* **Saved data entries**:
^^^^

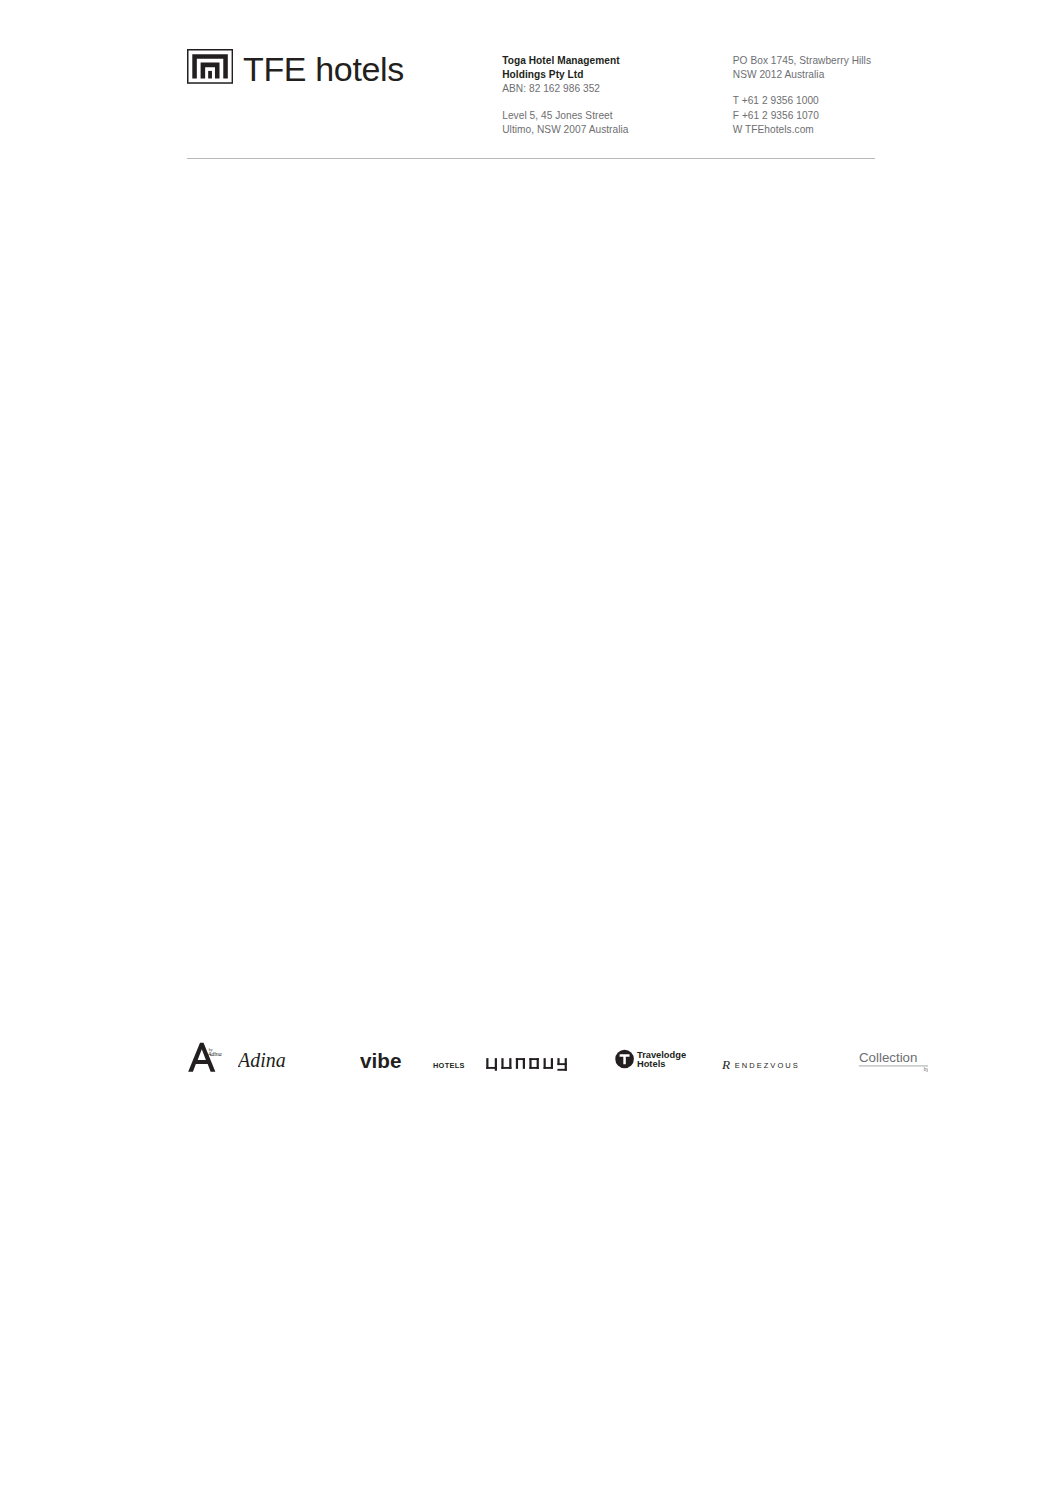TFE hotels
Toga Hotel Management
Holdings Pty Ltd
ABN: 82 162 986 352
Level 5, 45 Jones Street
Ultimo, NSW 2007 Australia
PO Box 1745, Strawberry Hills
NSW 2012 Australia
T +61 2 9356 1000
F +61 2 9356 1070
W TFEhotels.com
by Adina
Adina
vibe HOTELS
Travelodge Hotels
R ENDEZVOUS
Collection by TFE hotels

^^^^

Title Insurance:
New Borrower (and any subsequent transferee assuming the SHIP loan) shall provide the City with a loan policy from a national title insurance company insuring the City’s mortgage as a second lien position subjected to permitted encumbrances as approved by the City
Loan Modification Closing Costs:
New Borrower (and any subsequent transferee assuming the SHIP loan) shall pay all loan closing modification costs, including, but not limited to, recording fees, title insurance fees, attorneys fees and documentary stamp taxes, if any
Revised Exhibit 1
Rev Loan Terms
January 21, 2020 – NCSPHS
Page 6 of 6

^^^^

* **Exercise objective**: Begin with the line above that has "T +61 2 9356 1000" and continue through the line that has "Collection by TFE hotels", setting each one down exactly. Stop there.

* **Written solution**:
T +61 2 9356 1000
F +61 2 9356 1070
W TFEhotels.com
by Adina
Adina
vibe HOTELS
Travelodge Hotels
R ENDEZVOUS
Collection by TFE hotels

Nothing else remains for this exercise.